Wig Magazine publication party: Kit Robinson, Tim Shaner, Kristen Gallagher, & Chris Alexander

Saturday, May 12
7:30 pm

New American Art Union
922 SE Ankeny

Free admission


Editors Tim Shaner and Kristen Gallagher, and contributors Kit Robinson and Chris Alexander, fly in to Portland from both coasts (and Eugene) to read and to celebrate the publication of the premiere issue of Wig magazine, copies of which will be available for purchase.


From the editors:

Wig is a low-budget magazine devoted to writing and art composed on the job. Not necessarily "about" work, the wig-artist employs labor for poetic ends that implicitly critique — through the action of poaching company time &/or materials — the productivist logic of what Hannah Arendt calls the "laboring society." The title of the magazine alludes to Michel de Certau's discussion of "la perruque" in The Practice of Everyday Life (1974):

La perruque is the worker's own work disguised as work for his employers. It differs from pilfering in that nothing of material value is stolen. It differs from absenteeism in that the worker is officially on the job. La perruque may be as simple a matter as a secretary's writing a love letter on 'company time' or as complex as a cabinet maker's 'borrowing' a lathe to make a piece of furniture for his living room.
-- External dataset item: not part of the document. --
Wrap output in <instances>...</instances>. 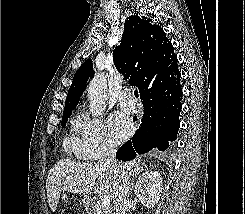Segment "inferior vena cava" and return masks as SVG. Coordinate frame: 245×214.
<instances>
[{"instance_id":"1","label":"inferior vena cava","mask_w":245,"mask_h":214,"mask_svg":"<svg viewBox=\"0 0 245 214\" xmlns=\"http://www.w3.org/2000/svg\"><path fill=\"white\" fill-rule=\"evenodd\" d=\"M98 164L100 167H105L116 174L117 181L114 193V207L116 214H125L129 202L130 189V176L127 172V165L117 161L114 148L112 145L105 142L100 148Z\"/></svg>"}]
</instances>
Under different names in different countries this phenomenon is becoming more and more general, even if managers penalize it or 'turn a blind eye' on it in order not to know about it. Accused of stealing or turning material to his own ends and using the machines for his own profit, the worker who indulges in la perruque actually diverts time (not goods, since he uses only scraps) from the factory for work that is free, creative, and precisely not directed toward profit.